Grosser Mythen

#storyHike'n'Trail

Der wärmste Sommer, der wärmste Herbst, das niederschlagsärmstes Jahr seit Messbeginn – die Superlative reihen sich heuer in den Medien aneinander wie Perlen. Aber es ist leider einiges Wahres dran und von dem schönen Schnee, der uns vor kurzem wenigstens drei Schneeschuh– und Skitouren beschert hat, ist nicht mehr allzuviel übrig. Zwar liegen vielerorts noch einzelne Schneeflecken und auch im Hoch Ybrig hat das Skigebiet offen, aber was da geboten wird, ist wirklich lächerlich. Auch die Beschreibungen von Skitouren auf den üblichen Verdächtigen an Tourenportalen im Internet sind immer gespickt mit Hinweisen auf Steine, Tragepassagen und ähnlichen, jegliche Lust auf Skitouren vermiesenden Fakten versehen.

Insofern ist heute ein schöner Tag, denn die Sonne scheint – nicht! Genauer gesagt ist es einfach ein bisschen grau und im Laufe des Tages kommen wir sogar in den Genuss von sechs oder sieben Regentropfen pro Quadratmeter. Unverhältnismässig warm ist es aber trotzdem und da man einfach nichts richtig machen kann (Velofahren ist recht kühl, Skitouren – haha und Wandern ist wiederum auch schwierig, weil dafür vielerorts dann doch zuviel Schnee liegt) entschliesse ich mich zu einer weiteren Besteigung des Grossen Mythen. Die Südflanke mit dem Wanderweg sah letztens von der Ibergeregg aus fast komplett schneefrei aus und so liesse sich vielleicht doch noch die zwanzigste Besteigung in diesem Jahr verwirklichen. Wichtige Pläne also und so tuckere ich ins Brunnital, ausgerüstet mit Bergschuhen und sogar die Steigeisen habe ich mal vorsichtshalber in den Rucksack geworfen.
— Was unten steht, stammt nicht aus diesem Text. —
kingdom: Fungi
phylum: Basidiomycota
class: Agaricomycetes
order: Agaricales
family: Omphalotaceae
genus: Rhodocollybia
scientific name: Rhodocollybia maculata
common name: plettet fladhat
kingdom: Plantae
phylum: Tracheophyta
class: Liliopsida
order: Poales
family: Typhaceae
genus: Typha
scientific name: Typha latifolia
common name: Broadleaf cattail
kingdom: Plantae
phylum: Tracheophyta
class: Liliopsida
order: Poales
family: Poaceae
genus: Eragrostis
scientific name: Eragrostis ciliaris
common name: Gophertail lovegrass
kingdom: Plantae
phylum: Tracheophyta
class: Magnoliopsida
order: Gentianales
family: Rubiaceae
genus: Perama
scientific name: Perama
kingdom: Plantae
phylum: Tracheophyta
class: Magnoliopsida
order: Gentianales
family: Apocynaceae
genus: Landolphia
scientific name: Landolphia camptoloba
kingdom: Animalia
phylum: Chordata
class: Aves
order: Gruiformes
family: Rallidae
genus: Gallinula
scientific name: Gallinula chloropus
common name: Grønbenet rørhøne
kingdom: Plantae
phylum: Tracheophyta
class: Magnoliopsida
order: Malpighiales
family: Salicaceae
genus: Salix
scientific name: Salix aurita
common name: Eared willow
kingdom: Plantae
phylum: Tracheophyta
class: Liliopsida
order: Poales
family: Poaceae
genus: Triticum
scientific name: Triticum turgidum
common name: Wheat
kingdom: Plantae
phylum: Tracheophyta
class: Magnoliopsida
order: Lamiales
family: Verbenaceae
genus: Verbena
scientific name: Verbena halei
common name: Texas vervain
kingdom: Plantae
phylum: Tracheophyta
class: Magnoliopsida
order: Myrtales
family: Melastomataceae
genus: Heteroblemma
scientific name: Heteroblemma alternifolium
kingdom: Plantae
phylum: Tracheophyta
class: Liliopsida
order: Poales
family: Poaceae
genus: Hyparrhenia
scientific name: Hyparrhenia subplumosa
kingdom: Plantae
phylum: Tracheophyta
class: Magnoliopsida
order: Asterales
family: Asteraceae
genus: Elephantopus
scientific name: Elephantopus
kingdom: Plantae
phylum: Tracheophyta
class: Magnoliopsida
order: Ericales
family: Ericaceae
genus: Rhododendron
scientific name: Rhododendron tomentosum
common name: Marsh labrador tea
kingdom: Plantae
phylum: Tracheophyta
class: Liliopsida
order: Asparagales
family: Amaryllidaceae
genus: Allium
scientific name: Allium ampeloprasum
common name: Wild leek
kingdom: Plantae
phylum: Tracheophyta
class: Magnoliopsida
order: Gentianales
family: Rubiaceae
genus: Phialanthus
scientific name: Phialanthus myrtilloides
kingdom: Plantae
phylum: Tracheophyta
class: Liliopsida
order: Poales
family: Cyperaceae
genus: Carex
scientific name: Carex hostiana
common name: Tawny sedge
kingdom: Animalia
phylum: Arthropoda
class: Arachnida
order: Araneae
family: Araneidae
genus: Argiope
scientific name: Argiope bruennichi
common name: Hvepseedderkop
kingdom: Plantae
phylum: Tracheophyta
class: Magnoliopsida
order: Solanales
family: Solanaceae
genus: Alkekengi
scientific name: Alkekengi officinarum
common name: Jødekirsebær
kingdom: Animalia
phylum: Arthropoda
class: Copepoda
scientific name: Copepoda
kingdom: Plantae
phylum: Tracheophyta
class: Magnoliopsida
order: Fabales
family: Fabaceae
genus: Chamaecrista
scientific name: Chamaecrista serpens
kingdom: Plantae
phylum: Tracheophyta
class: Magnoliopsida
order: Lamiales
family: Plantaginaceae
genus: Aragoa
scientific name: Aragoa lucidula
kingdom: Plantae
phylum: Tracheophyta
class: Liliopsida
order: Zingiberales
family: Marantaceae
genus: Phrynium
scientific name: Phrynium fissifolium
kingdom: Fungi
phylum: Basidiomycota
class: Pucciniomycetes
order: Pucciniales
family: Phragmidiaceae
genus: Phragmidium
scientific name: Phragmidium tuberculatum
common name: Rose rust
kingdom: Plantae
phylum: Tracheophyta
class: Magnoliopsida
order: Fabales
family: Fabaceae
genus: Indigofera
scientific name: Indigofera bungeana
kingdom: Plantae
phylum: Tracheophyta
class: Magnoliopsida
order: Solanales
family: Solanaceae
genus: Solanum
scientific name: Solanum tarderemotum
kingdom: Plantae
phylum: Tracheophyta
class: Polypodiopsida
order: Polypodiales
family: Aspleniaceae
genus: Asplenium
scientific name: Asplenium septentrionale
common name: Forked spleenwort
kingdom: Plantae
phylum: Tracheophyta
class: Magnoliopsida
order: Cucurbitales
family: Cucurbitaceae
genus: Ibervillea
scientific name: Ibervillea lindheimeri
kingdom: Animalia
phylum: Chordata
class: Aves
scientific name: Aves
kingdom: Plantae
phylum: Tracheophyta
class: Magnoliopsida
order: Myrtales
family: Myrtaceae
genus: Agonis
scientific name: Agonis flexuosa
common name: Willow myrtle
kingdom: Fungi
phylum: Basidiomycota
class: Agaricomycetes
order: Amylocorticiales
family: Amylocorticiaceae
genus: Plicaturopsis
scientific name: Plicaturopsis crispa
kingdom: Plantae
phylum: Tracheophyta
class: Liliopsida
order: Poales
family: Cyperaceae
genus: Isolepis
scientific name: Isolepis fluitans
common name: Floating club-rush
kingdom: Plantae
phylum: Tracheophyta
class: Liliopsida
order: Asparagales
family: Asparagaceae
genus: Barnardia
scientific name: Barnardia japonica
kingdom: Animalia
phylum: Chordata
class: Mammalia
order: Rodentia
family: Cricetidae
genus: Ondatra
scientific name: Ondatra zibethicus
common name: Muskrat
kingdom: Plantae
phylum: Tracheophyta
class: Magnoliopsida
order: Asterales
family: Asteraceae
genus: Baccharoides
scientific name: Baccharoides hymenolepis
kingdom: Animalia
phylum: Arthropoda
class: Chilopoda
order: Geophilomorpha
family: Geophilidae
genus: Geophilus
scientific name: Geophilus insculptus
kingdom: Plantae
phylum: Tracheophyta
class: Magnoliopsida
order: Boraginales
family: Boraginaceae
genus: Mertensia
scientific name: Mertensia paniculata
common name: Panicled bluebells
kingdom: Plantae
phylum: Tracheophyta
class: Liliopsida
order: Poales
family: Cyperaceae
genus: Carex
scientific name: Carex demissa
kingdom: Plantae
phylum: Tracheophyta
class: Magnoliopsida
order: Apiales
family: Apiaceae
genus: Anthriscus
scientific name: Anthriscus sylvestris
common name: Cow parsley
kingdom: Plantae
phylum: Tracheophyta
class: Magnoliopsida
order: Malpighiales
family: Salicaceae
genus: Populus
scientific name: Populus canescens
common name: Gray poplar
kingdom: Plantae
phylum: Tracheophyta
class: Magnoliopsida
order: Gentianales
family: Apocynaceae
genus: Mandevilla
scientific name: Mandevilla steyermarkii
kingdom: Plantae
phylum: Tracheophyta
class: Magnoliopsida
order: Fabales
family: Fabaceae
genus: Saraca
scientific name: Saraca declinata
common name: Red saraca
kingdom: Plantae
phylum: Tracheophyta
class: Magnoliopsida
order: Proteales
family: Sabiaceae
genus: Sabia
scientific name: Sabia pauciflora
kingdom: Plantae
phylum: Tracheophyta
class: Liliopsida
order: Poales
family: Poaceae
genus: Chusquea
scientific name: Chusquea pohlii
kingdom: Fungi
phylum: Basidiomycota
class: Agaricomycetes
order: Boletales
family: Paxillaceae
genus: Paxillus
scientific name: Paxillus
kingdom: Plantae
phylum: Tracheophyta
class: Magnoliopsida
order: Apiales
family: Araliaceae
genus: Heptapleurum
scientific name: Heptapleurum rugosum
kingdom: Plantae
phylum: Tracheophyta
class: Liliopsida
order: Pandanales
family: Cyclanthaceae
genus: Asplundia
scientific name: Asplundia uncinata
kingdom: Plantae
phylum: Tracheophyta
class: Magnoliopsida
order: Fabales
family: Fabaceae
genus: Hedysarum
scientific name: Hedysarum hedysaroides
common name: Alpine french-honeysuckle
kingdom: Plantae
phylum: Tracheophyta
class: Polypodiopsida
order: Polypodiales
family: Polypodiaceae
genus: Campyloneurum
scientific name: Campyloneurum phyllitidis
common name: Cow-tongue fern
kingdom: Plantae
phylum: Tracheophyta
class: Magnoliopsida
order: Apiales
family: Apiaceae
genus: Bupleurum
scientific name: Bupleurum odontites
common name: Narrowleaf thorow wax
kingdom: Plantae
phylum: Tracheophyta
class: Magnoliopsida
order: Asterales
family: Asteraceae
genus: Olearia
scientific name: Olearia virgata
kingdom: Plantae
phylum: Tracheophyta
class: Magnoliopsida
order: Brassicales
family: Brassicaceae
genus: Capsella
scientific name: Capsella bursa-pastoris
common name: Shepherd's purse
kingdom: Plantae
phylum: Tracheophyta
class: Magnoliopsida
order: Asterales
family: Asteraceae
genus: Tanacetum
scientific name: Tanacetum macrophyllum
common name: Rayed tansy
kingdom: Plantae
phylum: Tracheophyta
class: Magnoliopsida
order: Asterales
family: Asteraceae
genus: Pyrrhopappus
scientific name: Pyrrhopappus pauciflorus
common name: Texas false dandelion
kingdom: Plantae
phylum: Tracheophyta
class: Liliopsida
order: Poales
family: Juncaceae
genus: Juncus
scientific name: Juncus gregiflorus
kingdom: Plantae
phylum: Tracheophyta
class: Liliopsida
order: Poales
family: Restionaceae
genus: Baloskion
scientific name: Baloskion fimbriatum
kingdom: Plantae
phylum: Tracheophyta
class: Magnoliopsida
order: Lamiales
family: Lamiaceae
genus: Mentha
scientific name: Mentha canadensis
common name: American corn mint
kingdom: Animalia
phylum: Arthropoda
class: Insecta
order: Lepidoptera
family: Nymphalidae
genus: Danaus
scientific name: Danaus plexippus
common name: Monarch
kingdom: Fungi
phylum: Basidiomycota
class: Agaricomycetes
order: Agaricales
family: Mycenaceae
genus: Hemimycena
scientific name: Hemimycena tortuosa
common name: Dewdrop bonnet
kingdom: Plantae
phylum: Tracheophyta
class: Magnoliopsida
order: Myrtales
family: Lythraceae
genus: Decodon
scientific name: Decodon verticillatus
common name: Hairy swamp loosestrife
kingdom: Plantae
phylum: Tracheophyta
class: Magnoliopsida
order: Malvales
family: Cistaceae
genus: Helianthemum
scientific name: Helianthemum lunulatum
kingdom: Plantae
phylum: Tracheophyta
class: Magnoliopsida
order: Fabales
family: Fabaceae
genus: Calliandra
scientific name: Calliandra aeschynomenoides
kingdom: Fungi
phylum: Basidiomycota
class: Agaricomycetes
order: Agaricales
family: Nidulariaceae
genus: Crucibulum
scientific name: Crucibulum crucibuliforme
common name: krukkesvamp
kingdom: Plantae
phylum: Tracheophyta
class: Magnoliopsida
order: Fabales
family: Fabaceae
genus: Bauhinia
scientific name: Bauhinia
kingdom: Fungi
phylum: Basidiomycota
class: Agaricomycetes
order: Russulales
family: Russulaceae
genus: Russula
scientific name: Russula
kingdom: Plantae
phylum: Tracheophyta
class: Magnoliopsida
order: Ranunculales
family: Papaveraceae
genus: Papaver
Am komplett verlassenen Parkplatz mache ich mich auf den Weg, die übliche Route via Holzegg. Unten hat es durch die schattige Lage einiges an Eis und geforenen Matsch auf dem Weg, aber ich absolviere meine Schlittschuhübung mit Bravour und erreiche bald den eigentlichen Wanderweg, der im Wald fast schneefrei ist. Weiter oben dann, ein Stück unterhalb der Holzegg, liegt dann doch eine durchgängige Schneedecke und ich muss ein wenig wuseln, um mich durch diesen harten und eisigen Mist durchzuackern. Man sinkt nicht ein, aber es ist einfach recht rutschig und zu allem Übel hätte ich heute morgen etwas mehr essen sollen, denn irgendwas stimmt nicht so ganz, ich fühle mich recht schummrig und diese leuchtenden Flecken vor den Augen sollten eigentlich auch nicht da sein. Bevor die Herzfrequenz ungeahnte Höhen erreicht, mache ich also mal eine Pause und werfe mir ein paar Kohlenhydrate in Form eines Müsliriegels ein. Etwas langsamer mache ich mich dann kurz drauf auf den Weiterweg, und etwa zehn Minuten später merke ich richtiggehend, wie es plötzlich besser läuft und offenbar der Treibstoff seinen Weg gefunden hat.

Ab der Holzegg geht es nun weiterhin verschneit zum Fusse des Mythen, aber ab dort kann ich dann auf einem fast vollständig schneefreien Weg ohne grössere Hindernisse an Höhe gewinnen. Nur vereinzelt muss man ein paar Altschneefelder queren, aber das geht recht gut. Erst oben nach dem kurzen Gratstückchen, wo es in die schattige Nordflanke geht, liegt dann Schnee, aber da hier sogar im Winter Seile gespannt sind, komme ich hier gut voran und brauche nicht einmal die Steigeisen. Wenig später erreiche ich dann mutterseelenallein den Gipfel und geniessen einen Apfel und die Rundumsicht auf grüne Berge mit weissen Gipfeln.

Der Abstieg geht dann auch gut vonstatten, ein Pärchen begegnet mir kurze Zeit später noch, aber sonst sehe ich niemanden weiter hier. Etwas später bin ich dann wieder an der Holzegg und fahrrutschgehfalle den weiteren Abstieg bis zurück nach Brunni hinunter.